The CBS Settlement With Trump Means Almost Nothing
Republicans are doing a victory dance in the aftermath of CBS's settling Trump's lawsuit over CBS's editing of their Kamala Harris interview.
I ran a public hospitality business with over 10 million visitors a year, so it is almost inevitable that we would get sued from time to time. At this point I can't remember the exact numbers but we probably had 10 serious suits in 20 years, all of which were over some injury sustained in a public campground or marina we operated. You know how many of these I honestly believe we had any liability whatsoever? 0%. You know how many of these we (or rather the insurance company) settled? 100%. There are many reasons a company might settle a case in which they feel they have no guilt, but two are: 1) Lawyers and litigation are expensive -- it costs $500-$2000 just to get an attorney to pick up the phone for the first time; and 2) unlike criminal juries, who I think are pretty fair, civil juries cannot be counted on to give a fair verdict. In particular, faced with a sympathetic injured plaintiff and a faceless company covered by an insurance policy, certain juries will give an award to the plaintiff almost no matter what the cause and effect. If you think of it as a "bad outcomes award" rather than a "liability award," you can get closer to the thinking of some juries. Not all juries mind you, but enough to scare companies from going to trial.
I will give you an example from years and years ago in LA County. A little girl drowned swimming in a lake we operated and her family sued us for failure to warn of the danger. The frustrating part was that there was no way to photograph the location of her tragic death without getting the "no swimming" sign in the frame. Faced with this evidence, the complaint was soon amended to say the girl drowned wading in the lake, not swimming, and that the sign said nothing about wading. This seems crazy, but our lawyers were adamant that we did not want to try this case in LA County with the sympathetic grieving parents of a little Hispanic girl. So the insurance company settled for something like $2 million.
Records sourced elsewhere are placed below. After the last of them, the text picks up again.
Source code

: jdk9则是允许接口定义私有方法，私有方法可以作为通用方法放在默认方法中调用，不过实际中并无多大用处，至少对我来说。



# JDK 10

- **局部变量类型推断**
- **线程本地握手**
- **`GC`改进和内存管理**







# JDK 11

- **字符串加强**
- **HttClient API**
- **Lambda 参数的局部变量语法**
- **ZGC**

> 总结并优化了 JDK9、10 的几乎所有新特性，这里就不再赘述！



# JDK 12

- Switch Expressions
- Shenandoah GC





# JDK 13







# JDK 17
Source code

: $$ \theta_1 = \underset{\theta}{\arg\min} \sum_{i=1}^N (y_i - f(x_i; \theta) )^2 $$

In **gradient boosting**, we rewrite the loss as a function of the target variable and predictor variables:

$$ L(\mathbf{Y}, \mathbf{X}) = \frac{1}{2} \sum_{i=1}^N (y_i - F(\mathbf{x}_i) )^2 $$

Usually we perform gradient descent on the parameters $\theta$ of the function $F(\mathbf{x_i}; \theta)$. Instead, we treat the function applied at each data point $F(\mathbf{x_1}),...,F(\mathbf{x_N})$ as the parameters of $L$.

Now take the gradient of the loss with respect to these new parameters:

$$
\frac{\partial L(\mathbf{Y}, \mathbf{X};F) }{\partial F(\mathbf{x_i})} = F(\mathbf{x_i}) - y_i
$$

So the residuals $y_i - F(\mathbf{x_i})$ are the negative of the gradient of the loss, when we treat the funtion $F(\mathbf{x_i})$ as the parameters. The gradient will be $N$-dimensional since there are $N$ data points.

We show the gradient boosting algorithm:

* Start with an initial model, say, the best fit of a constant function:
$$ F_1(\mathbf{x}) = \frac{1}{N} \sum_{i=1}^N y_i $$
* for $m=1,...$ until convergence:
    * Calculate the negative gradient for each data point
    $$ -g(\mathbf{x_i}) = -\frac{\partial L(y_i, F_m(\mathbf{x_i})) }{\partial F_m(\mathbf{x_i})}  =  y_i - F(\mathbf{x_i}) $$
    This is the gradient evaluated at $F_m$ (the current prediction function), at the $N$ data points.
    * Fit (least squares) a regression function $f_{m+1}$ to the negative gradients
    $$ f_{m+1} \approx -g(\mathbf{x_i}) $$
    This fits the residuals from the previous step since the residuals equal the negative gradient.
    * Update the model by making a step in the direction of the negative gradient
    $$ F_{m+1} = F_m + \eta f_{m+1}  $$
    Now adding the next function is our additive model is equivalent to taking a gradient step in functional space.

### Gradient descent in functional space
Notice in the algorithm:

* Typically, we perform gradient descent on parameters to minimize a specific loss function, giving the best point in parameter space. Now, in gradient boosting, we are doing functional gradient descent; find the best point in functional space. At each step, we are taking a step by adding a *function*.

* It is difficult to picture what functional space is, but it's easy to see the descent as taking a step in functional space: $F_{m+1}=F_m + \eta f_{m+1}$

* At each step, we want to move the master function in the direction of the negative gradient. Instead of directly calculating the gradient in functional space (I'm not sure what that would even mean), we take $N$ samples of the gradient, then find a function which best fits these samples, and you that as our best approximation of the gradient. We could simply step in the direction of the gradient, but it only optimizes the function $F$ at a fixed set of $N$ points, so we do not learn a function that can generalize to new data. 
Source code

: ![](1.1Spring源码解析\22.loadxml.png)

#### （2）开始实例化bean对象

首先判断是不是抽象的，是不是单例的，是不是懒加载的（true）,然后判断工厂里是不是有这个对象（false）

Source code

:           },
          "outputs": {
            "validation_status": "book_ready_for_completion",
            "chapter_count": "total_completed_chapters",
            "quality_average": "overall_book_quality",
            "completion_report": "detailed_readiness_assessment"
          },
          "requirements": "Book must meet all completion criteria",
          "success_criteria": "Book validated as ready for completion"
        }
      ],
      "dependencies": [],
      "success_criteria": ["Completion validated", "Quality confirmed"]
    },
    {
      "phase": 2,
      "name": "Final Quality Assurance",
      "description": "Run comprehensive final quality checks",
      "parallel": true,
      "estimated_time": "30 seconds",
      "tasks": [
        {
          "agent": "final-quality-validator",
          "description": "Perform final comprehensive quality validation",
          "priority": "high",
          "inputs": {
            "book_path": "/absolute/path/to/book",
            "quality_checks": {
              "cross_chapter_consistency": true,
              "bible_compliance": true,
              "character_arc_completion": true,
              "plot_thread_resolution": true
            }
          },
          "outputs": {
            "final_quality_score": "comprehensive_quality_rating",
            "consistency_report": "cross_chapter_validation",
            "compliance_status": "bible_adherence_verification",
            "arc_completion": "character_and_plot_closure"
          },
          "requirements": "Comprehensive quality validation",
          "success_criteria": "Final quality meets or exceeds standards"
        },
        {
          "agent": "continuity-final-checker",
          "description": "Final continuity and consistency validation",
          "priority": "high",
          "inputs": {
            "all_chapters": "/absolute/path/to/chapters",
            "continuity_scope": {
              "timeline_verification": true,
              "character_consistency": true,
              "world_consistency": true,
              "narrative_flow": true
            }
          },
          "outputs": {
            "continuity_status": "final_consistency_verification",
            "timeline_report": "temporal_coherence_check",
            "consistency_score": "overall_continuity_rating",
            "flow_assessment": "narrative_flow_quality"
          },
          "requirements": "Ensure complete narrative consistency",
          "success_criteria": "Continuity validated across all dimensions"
I would urge you to consider the CBS settlement in this context. Because they have these same problems, plus one more. The cost of litigation would be high, easily in the millions for this kind of case even if they win (there is no loser pays in the US). And just as Trump often drew juries from hostile pools for some of his civil cases, one could easily imagine the MAGA mirror image in a CBS trial.
But as I said, CBS had one more problem -- Trump is their regulator via multiple agencies. Not only does he have substantial influence at the FCC, which heavily regulates broadcast TV, but also at the SEC, FTC, and Justice Department who could easily wreck the current buyout and restructuring being undertaken by CBS's parent company. There are billions of dollars at stake in those deals, and I am positive in this context the lawyers told CBS management to give Trump his $16 million gratuity and move on.
There is a lot that is wrong here on both sides. CBS was absolutely abdicating its responsibility to help the country understand its candidates for President, and the hiding of Harris's unreadiness for office is of a piece with the same work CBS did in hiding Biden's deteriorating condition. But their video editing wasn't strictly illegal and really is not much different from what 60 minutes has been doing legally for decades, though usually the editing is the other way around to create a gotcha for some corporate executive.
But given his position as regulator in chief of CBS, this private lawsuit is just wrong, wrong, wrong. If something was illegal, fine, send in the FCC or FTC (or FEC). But trying to extract a personal financial settlement over a charge of dubious legal merit from a company he is regulating is barely different from a protection racket or even solicitation of bribery.
update: this has some interesting backstory. Don't tell me it does not look like bribery. Apparently even the participants were worried about it looking like bribery:
The bribery issues arose because Redstone is in desperate need of cash since inheriting the Paramount media empire from her late father, the media mogul Sumner Redstone and the settlement of the lawsuit is inextricably tied to the deal getting completed since Trump’s regulators must approve the merger.
Since Redstone would receive around $2 billion once the deal is done, any sizable payment could be seen as a bribe to get the Federal Communications Commission’s green light.
The (slightly more) ethical approach was to drop the suit the moment he took and hand it off as an investigation to his regulatory agencies.